__Source document__.
•••
The small-town, red-state economic violence lurking in Trump’s Mexico tariffs - 5 minutes read
The United States will begin punching itself in the economic face with increasing vigor and speed until Mexico somehow stops every last northbound undocumented migrant, President Donald Trump announced on Thursday.
The president plans to slap a 5% tariff on everything Mexico exports north, then hike it monthly to a maximum 25% tax by the autumn. The policy will do obvious and enormous harm to workers and consumers either side of the U.S.-Mexico border, a fact not lost on business leaders, economists, and elected officials of every ideological stripe, who immediately decried this scheme.
Early coverage has largely foregrounded the impact on the automotive business, as well as the price of a certain green fruit with a single, large seed that can taste very good on toasted bread. The focus on cars and foodstuffs is natural. Beyond ranking among the biggest components of U.S.-Mexico trade, they’re categories of commerce which reporters and politicians know are intuitively and viscerally understood by everyone to whom they speak. But the wall-to-wall tariffs carry a far wider if less-heralded threat to local communities around the country.
One word: Plastics.
Some 989,000 people work directly for plastics manufacturing companies around the U.S., according to statistics from the industry’s primary trade association. When those employed by supplier firms that are factored in, the figure jumps to 1.8 million workers.
Most of the firms that employ those Americans are much smaller than the massive car-building plants that draw so much attention from reporters and politicians. The industry’s relationship with Mexico is smaller too: The U.S. imported about $5.3 billion in Mexican plastics last year, Plastics Industry Association chief economist Perc Pineda told ThinkProgress, compared to $93 billion in automotive imports and another $120-plus billion in other machinery.
U.S. manufacturers only get a fraction of their raw materials from Mexico. And approximately three-quarters of that $5.3 billion in exports comes in the form finished products — rather than the resin form of polyethylene, styrene, vinyl, and other materials used to make everything from small consumer goods to the key components of larger products like lawnmowers and cars.
But even if those firms are able to adjust their own supply chains to skirt the tariff hit on the production side, Pineda said, these business owners count on Mexican consumers. Though the nation as a whole runs a significant trade deficit with its neighbor to the south each year, Pineda say that plastics works the other way around.
•••
__The tasks__.
A – Answer these questions using the article on Trump's Mexico tariffs:
(i) What tariff rate does the president plan to start with, and what is the maximum?
(ii) How many people work directly for plastics manufacturing companies around the U.S.?
(iii) What was the value of the Mexican plastics the U.S. imported last year?
B – Echo word for word the part of the article on Trump's Mexico tariffs that begins at the words "The president plans" and ends after "decried this scheme.".

__Data__.
•••
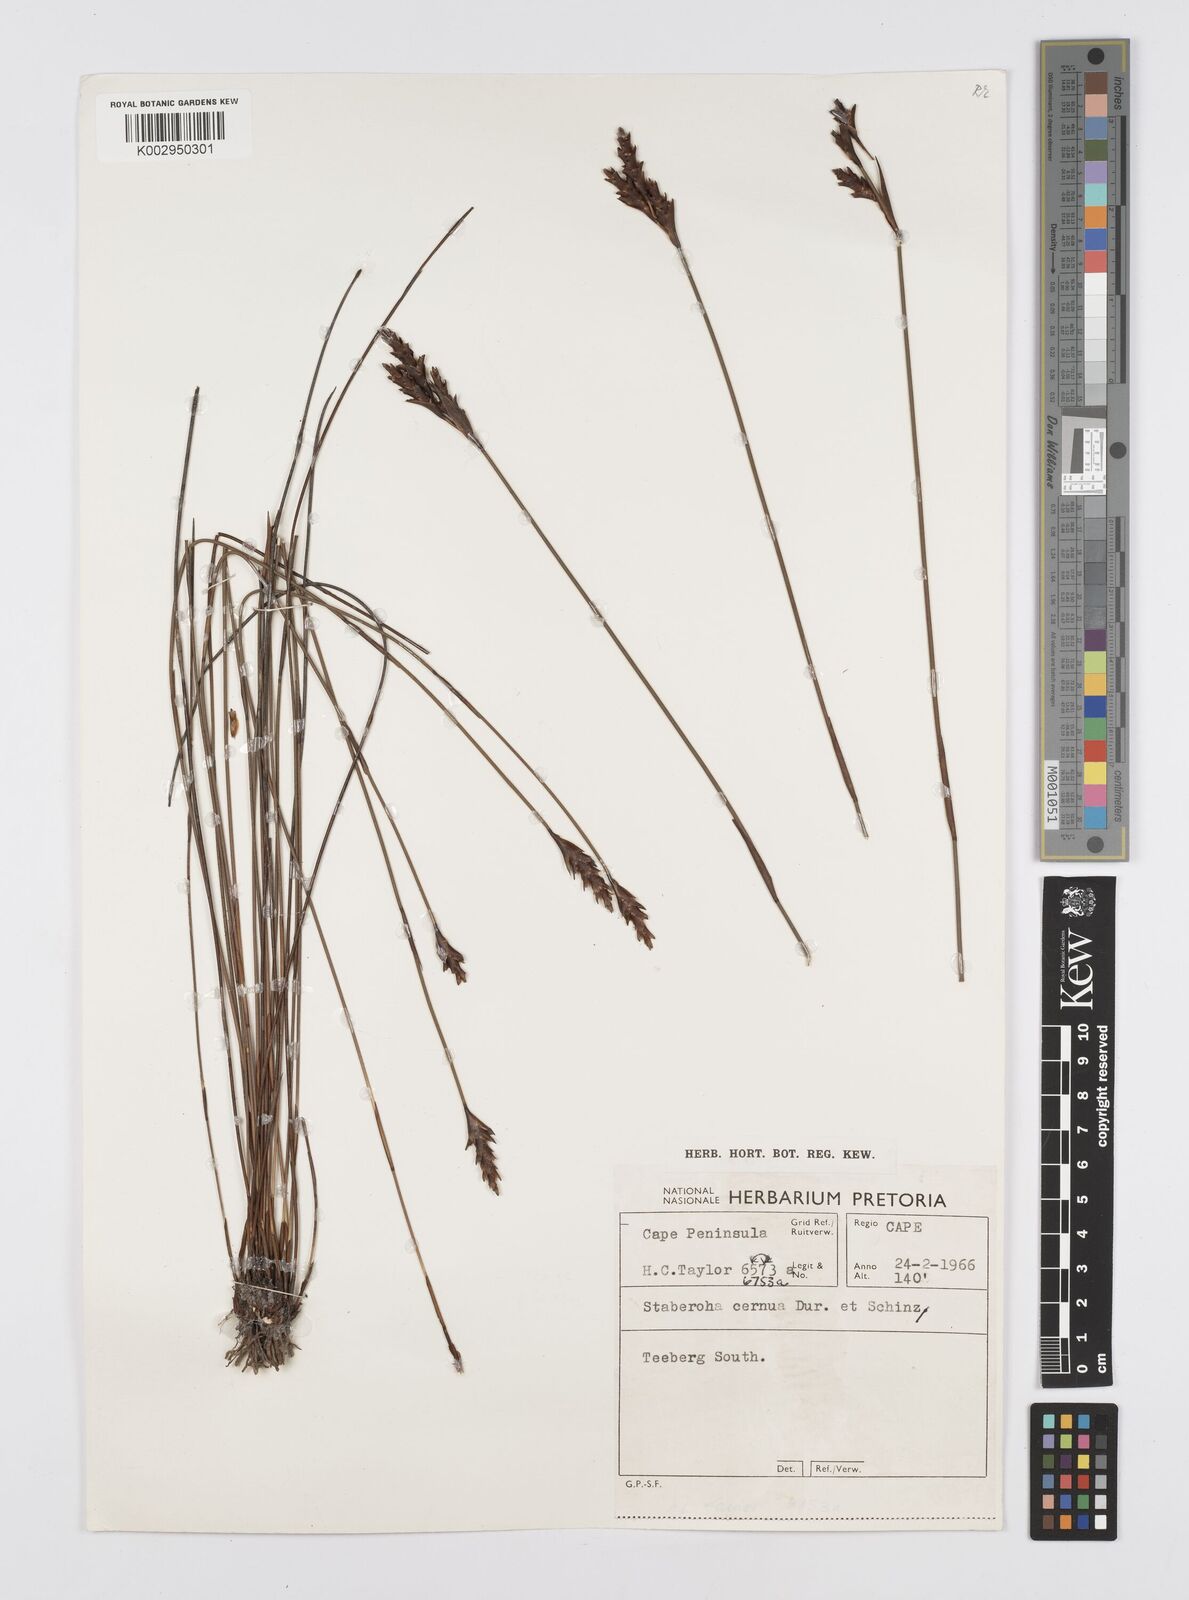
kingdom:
•••
__Task solutions__.
A –
(i) 5%, rising monthly to a maximum of 25%.
(ii) Some 989,000.
(iii) About $5.3 billion.

B –
The president plans to slap a 5% tariff on everything Mexico exports north, then hike it monthly to a maximum 25% tax by the autumn. The policy will do obvious and enormous harm to workers and consumers either side of the U.S.-Mexico border, a fact not lost on business leaders, economists, and elected officials of every ideological stripe, who immediately decried this scheme.